Class Profile: AP Statistics

MJ Jang, Staff Writer

AP Statistics, taught by Mr. Thompson and Mr. Valitutto, is a yearlong statistics course taught at the college level. The course material focuses on gathering data, reflecting them on to graphs, and interpreting the significance and the meaning behind them.

AP Statistics is different from other math courses in a sense that the solutions are not completely “black or white.” Unlike most traditional math classes where students use their knowledge to get an answer, AP Statistics require students to present their interpretation of the given data. It allows the students to “relate math to other various fields of study,” says David Han’15, a student currently enrolled in AP Statistics.

With an average AP score about 4.1, Mr.
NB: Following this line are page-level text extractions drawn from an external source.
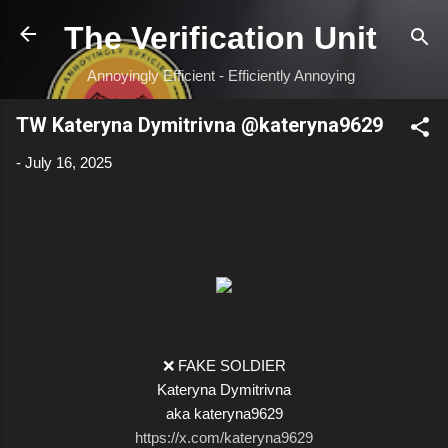
Skip to main content
The Verification Unit
Annoyingly Efficient - Efficiently Annoying
TW Kateryna Dymitrivna @kateryna9629
-
July 16, 2025
❌ FAKE SOLDIER
Kateryna Dymitrivna
aka kateryna9629
https://x.com/kateryna9629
Thompson’s primary goal in the course is for the students “to earn the highest grade possible, and the grade that they deserve,” and not underperform given the skills they have learned throughout the year. Also, instead of plugging in numbers into formulas and solving equations, Mr. Thompson’s main focus is solving practical, “real life problems” to show how math can be used in our lives.

Mr. Thompson teaches the class to be “confident with making assumptions” of the data even though they may “be flawed sometimes” and “analyze the impact of the interpretation” when they are wrong. As a subject that relies solely on the given data, “nothing can be absolute” and is more about “how confident we are in making the observations,” says Mr. Thompson.

Something Mr. Thompson likes about the course is that everything the course handles is real. Students are “more interested in the subject” after they realize what they are learning practical knowledge, and have greater focus when solving real-life oriented problems.

According to Han, AP Statistics class has “enthusiasm and the active, friendly mood of the class” and shows students how they improve “both mathematically and analytically.”